私は、留学する以前はクラシックを中心に勉強していたので、ジャズやポップス音楽とは疎遠でした。しかし、アメリカ生活を通してそれらの音楽に多く触れた経験から、ジャンルを問わず音楽自体の魅力に気づく事ができました。その様な心の変化があった中で、今回代表の清沢さんが”こんな団体を立ち上げたいんだ!”という熱い想いを伝えてくれ、もしそれが実現出来たらと思うと心がとても躍りました!!

淵野さん

NIPOで創る音楽からは「音を楽しむ」という音楽の本質を実感することができ、クラシックを中心に勉強をしている私にとって、ジャンルを超えた魅力を感じることができた音楽です。クラシック音楽のファン層にもこの古いポピュラー音楽の魅力を伝えたい!という思いでクラシックとポピュラー音楽を紡ぐため設立されたSEAMの理念に賛同し、今回携わらせていただくこととなりました!

宮川さん

SNSの普及も相まって、現在「流行り」「廃り」というものが猛スピードで入れ替わる時代だと思っています。そんな時代だからこそ、「いい音楽ってなんなのだろう。不朽の名作とはなんなのだろう」と考えました。時代の波に流されず、長い間聴かれてきた音楽の良さを再発見したい!という思いから今回の立ち上げに加わることにしました。そして演奏会に来ていただける皆様にも感じていただきたいです!

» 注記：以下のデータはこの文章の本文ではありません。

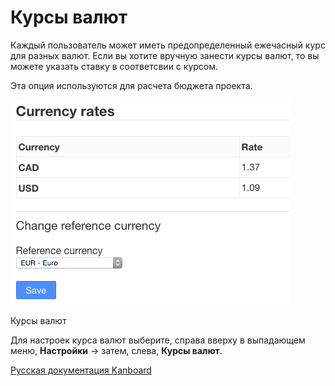 Курсы валют
===========


Каждый пользователь может иметь предопределенный ежечасный курс для разных валют. Если вы хотите вручную занести курсы валют, то вы можете указать ставку в соответсвии с курсом.

Эта опция используются для расчета бюджета проекта.

![Currency Rate](../screenshots/currency-rate.png)

Курсы валют


Для настроек курса валют выберите, справа вверху в выпадающем меню, **Настройки** -\> затем, слева, **Курсы валют**.



 



 



 



 



 



 



[Русская документация Kanboard](http://Kanboard.ru/doc/)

”SEAM”という新しいチームで挑戦していきたいことは?

奈良原さん

SEAMのメンバーは全員年齢の近い奏者なので、その特徴を生かした濃厚なアンサンブル、そしてエネルギッシュな演奏を目指したいです。また、NIPOで培ったオールドポピュラーなサウンドの心地よさを、是非多くの方に知っていただき、さらにそれを好きだと感じていただけるよう、高いサウンドクオリティを目指したいと考えています!

淵野さん

NIPOで学んだことを今度はSEAMというチームで、またクラシックの曲でも還元し、ハイクオリティなサウンドや音楽を目指していきたいです。同世代の優秀なメンバー達とクラシックもポップスも、ジャンルの垣根を超えた音楽をお届けできたらなと思います!

宮川さん

クラシックやジャズ、ポップスなど、音楽のジャンルというのは話をしたり説明をする時には便利なのですが、実際それらが生まれたのはグラデーション的であり、境目を作ることはできません。だからこそ歴史が生んだ変化というものを楽しむことができると思います。なのでそれが体験できる演奏会、感じられる演奏会というものを作っていきたいです!!

最後に、演奏会を通してお客様に伝えたいことは?

奈良原さん

ジャンルという垣根を越えた、音楽自体の魅力に気づいてもらえる様な演奏会にしたいです。アメリカ留学中の私のように、普段聴かなかったジャンルでも、聴いてみたら意外と自分の好きな音楽との共通点があるかもしれない。そんな、聴きに来て下さるお客様にとっても新たな”好き”に気付けるきっかけになれたらなと強く思っています。

淵野さん

音楽の魅力をお伝えできればと思います。ジャンルは関係なく、日常生活の様々なところに音楽は必要とされており、普段何気なく耳にしています。この演奏会がきっかけとなり、あらゆるジャンルの音楽に興味を持っていただき、音楽の楽しさを実感してもらえたら嬉しいです。

宮川さん

とりあえず何も考えずに聞いてほしいです!もちろん私たちはいろいろな思いを込めて演奏しますが、必ずそう読み取らなければいけないルールがあるわけでないですし、それが本来の芸術の楽しみ方だと思います。なのでむしろ皆様が何を考えたか、伝わったのかをこちらが聞きたいですね(笑)。私からお伝えできることは「楽しんでね〜」ってことくらいです!!